Dix ans après l’Accord de Paris, les dirigeants mondiaux se retrouvent à Belém pour la COP30, dans un contexte de tensions climatiques croissantes et d’urgences énergétiques multiples. Alors que le mot-clé « COP30 » s’impose dans les agendas politiques, la question de la transition énergétique revient au centre du débat : les engagements pris depuis 2015 ont-ils réellement ouvert la voie à une substitution des énergies fossiles par les renouvelables ?
L’essor des renouvelables ne signifie pas encore la fin des fossiles
La dynamique des énergies renouvelables semble incontestable. En 2024, la demande mondiale d’énergie a progressé de 2,2 %, portée par une hausse de 4,3 % de la consommation électrique, selon le dernier rapport de l’Agence internationale de l’énergie (AIE). Dans ce contexte, 38 % de l’augmentation de l’offre énergétique mondiale a été assurée par des sources renouvelables. L’accélération est également technologique. « Nous avons presque toutes les technologies nécessaires pour sortir des énergies fossiles », affirme Cédric Philibert, chercheur spécialiste du climat dans Le Nouvel Obs. L’innovation et les investissements ont permis de rendre l’éolien terrestre et le photovoltaïque compétitifs, voire dominants, dans certains marchés régionaux.
Pourtant, cette dynamique ne s’est pas traduite par une réduction significative de la part des énergies fossiles dans le mix énergétique global. En 2015, ces dernières représentaient 83 % de l’approvisionnement mondial. En 2024, elles atteignent encore 80 %. Cette légère baisse masque une stagnation structurelle, dénoncée par de nombreux observateurs. Selon Transitions & Énergies, le système énergétique mondial reste « massivement dominé par les énergies fossiles ». Les renouvelables progressent, mais ne remplacent pas les fossiles : elles s’y ajoutent. Un constat résumé dans les colonnes du Monde : « Il n’y a pas encore de substitution des fossiles vers les renouvelables, mais nous sommes à un point de bascule ».
Une transition freinée par les inerties économiques et géopolitiques
Les freins à la transition sont multiples. D’abord, la croissance énergétique mondiale est tirée par les économies émergentes, qui absorbent plus de 80 % de l’augmentation de la demande. Ainsi, même si la part relative des renouvelables augmente, le volume absolu de consommation fossile reste élevé, voire en hausse. Ensuite, les chiffres confirment une réalité difficile à transformer : selon l’Energy Institute, les énergies fossiles représentaient encore 86 % de la consommation mondiale d’énergie primaire en 2024. Ce niveau, quasi stable depuis une décennie, illustre la lenteur des changements structurels.

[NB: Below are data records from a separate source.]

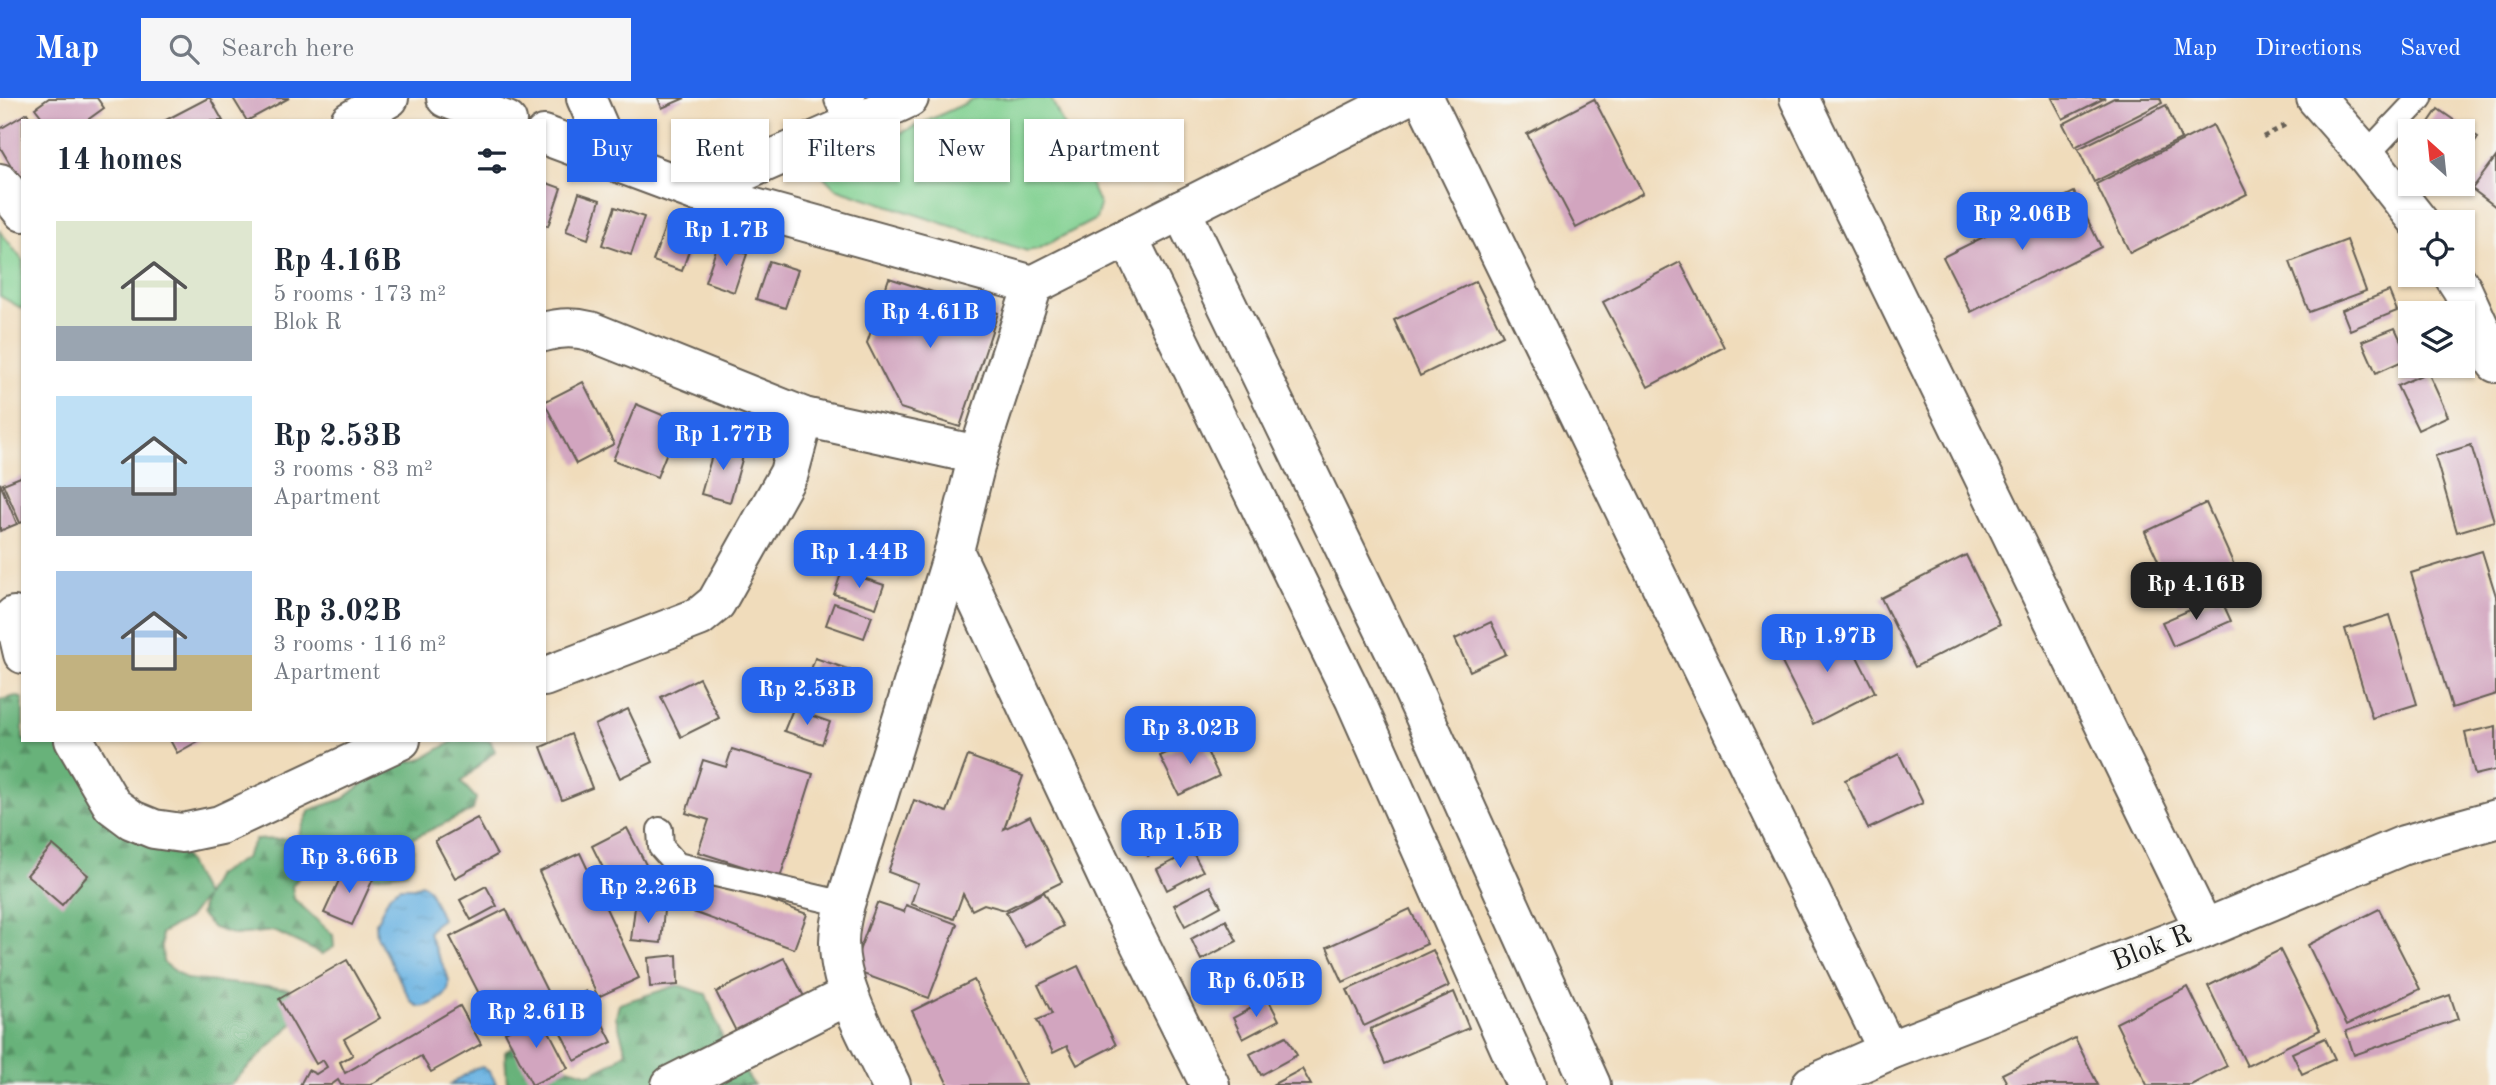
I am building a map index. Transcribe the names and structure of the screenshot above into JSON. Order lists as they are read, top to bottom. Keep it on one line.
{"streets":{"street":["Blok R"]},"north":"top left","page":{"header":"Map","search":"Search here","nav":["Map","Directions","Saved"],"chip":["Buy","Rent","Filters","New","Apartment"],"heading":"14 homes","price":["Rp 2.06B","Rp 1.7B","Rp 4.61B","Rp 1.77B","Rp 1.44B","Rp 4.16B","Rp 1.97B","Rp 2.53B","Rp 3.02B","Rp 1.5B","Rp 3.66B","Rp 2.26B","Rp 6.05B","Rp 2.61B"],"list":[{"name":"Rp 4.16B","note":"5 rooms · 173 m² · Blok R"},{"name":"Rp 2.53B","note":"3 rooms · 83 m² · Apartment"},{"name":"Rp 3.02B","note":"3 rooms · 116 m² · Apartment"}]}}
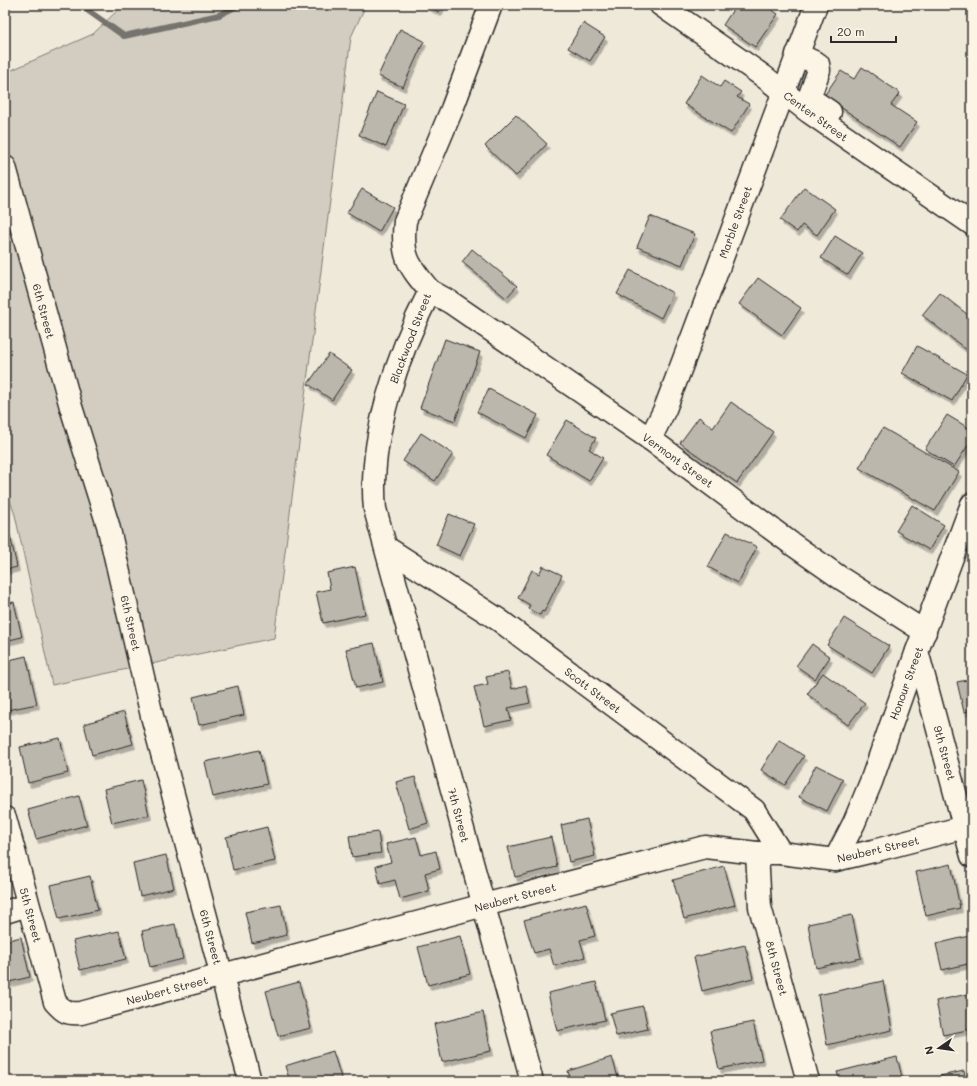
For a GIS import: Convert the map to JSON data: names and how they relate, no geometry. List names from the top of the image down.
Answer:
{
  "streets": {
    "street": [
      "Center Street",
      "Marble Street",
      "6th Street",
      "Blackwood Street",
      "Vermont Street",
      "Honour Street",
      "Scott Street",
      "9th Street",
      "7th Street",
      "Neubert Street",
      "5th Street",
      "8th Street"
    ]
  },
  "crossings": [
    ["Center Street", "Marble Street"],
    ["Marble Street", "Vermont Street"],
    ["6th Street", "Neubert Street"],
    ["Blackwood Street", "Vermont Street"],
    ["Blackwood Street", "Scott Street"],
    ["Blackwood Street", "7th Street"],
    ["Vermont Street", "Honour Street"],
    ["Vermont Street", "9th Street"],
    ["Honour Street", "9th Street"],
    ["Honour Street", "Neubert Street"],
    ["Scott Street", "7th Street"],
    ["Scott Street", "Neubert Street"],
    ["9th Street", "Neubert Street"],
    ["7th Street", "Neubert Street"],
    ["Neubert Street", "5th Street"],
    ["Neubert Street", "8th Street"]
  ],
  "scale_bar": "20 m",
  "north": "left"
}
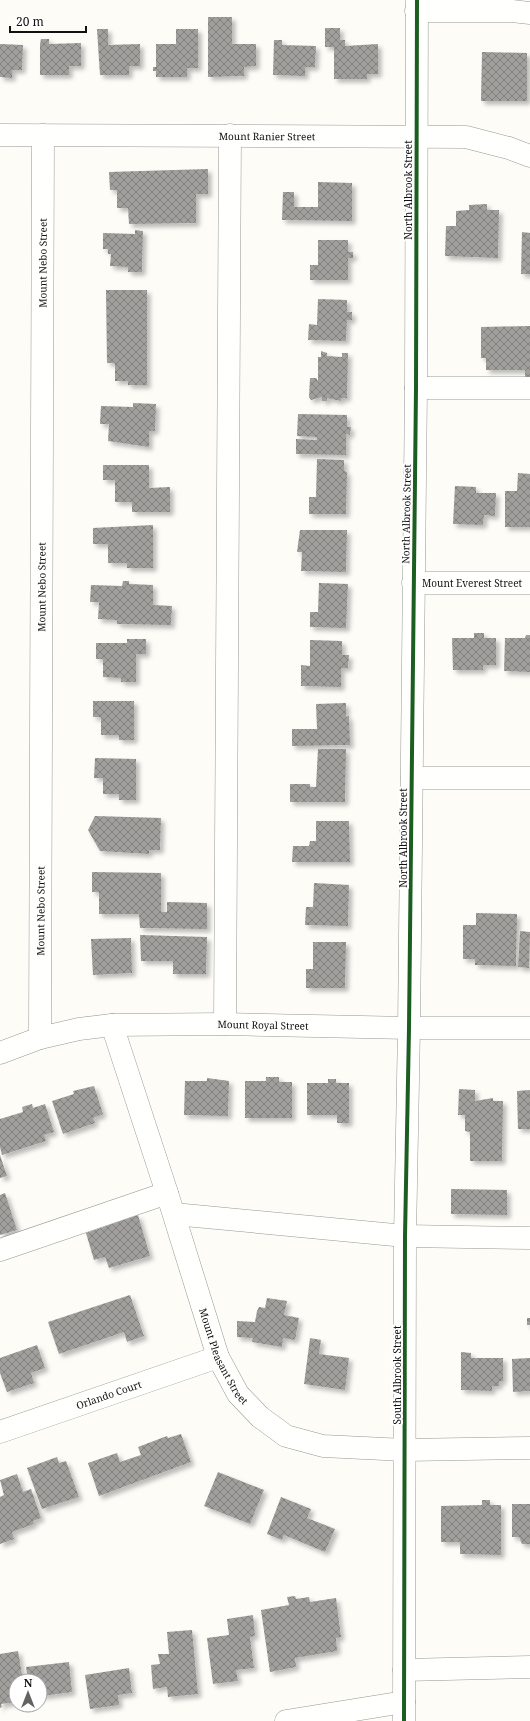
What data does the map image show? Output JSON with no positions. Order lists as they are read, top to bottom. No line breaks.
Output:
{"streets":{"street":["Mount Ranier Street","North Albrook Street","Mount Nebo Street","Mount Everest Street","Mount Royal Street","Mount Pleasant Street","South Albrook Street","Orlando Court"]},"crossings":[["Mount Ranier Street","North Albrook Street"],["Mount Ranier Street","Mount Nebo Street"],["North Albrook Street","Mount Everest Street"],["North Albrook Street","Mount Royal Street"],["North Albrook Street","South Albrook Street"],["Mount Nebo Street","Mount Royal Street"],["Mount Royal Street","Mount Pleasant Street"],["Mount Royal Street","South Albrook Street"],["Mount Pleasant Street","South Albrook Street"],["Mount Pleasant Street","Orlando Court"]],"scale_bar":"20 m","north":"top"}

Autre obstacle majeur, les financements. L’aide promise par les pays développés pour accompagner la transition énergétique du Sud global, à hauteur de 100 milliards de dollars par an, n’a jamais été pleinement atteinte. Selon l’African Energy Chamber, ce retard compromet les stratégies de développement sobres en carbone dans de nombreux États africains. Enfin, les politiques publiques manquent souvent de cohérence. Plusieurs rapports, dont celui de l’Associated Press, notent que certains gouvernements prévoient une augmentation de leur production fossile malgré leurs engagements climatiques. Ce double discours freine la crédibilité des feuilles de route de transition.
COP30 : test grandeur nature pour une volonté politique mondiale
Dans ce contexte, la COP30 représente un tournant potentiel. Réunie à Belém, une ville symbolique au cœur de l’Amazonie, la conférence devra démontrer que la communauté internationale est prête à s’engager vers une véritable sortie des énergies fossiles. Des attentes fortes pèsent sur les États-parties : intégrer pour la première fois des objectifs chiffrés de réduction de l’usage des combustibles fossiles dans les Contributions déterminées au niveau national (NDC), et débloquer des financements massifs pour soutenir les infrastructures renouvelables. Pour respecter l’objectif de l’Accord de Paris (+1,5 °C), une réduction de 42 % des émissions mondiales de gaz à effet de serre d’ici 2030 est nécessaire, selon le Programme des Nations unies pour l’environnement.
Ce chiffre implique non seulement un pic rapide des émissions, mais aussi un basculement net vers un mix énergétique décarboné. Pourtant, nombre d’observateurs restent sceptiques. Comme le souligne un article de Transitions & Énergies : « Nous ne faisons qu’ajouter des sources d’énergie à celles existantes… ». Tant que cette logique d’addition, et non de substitution, prédomine, la transition restera partielle. Belém ne sera donc pas seulement un sommet climatique : ce sera une épreuve de vérité. La transition énergétique est en marche, mais son horizon dépend désormais moins de la technologie que de la volonté politique.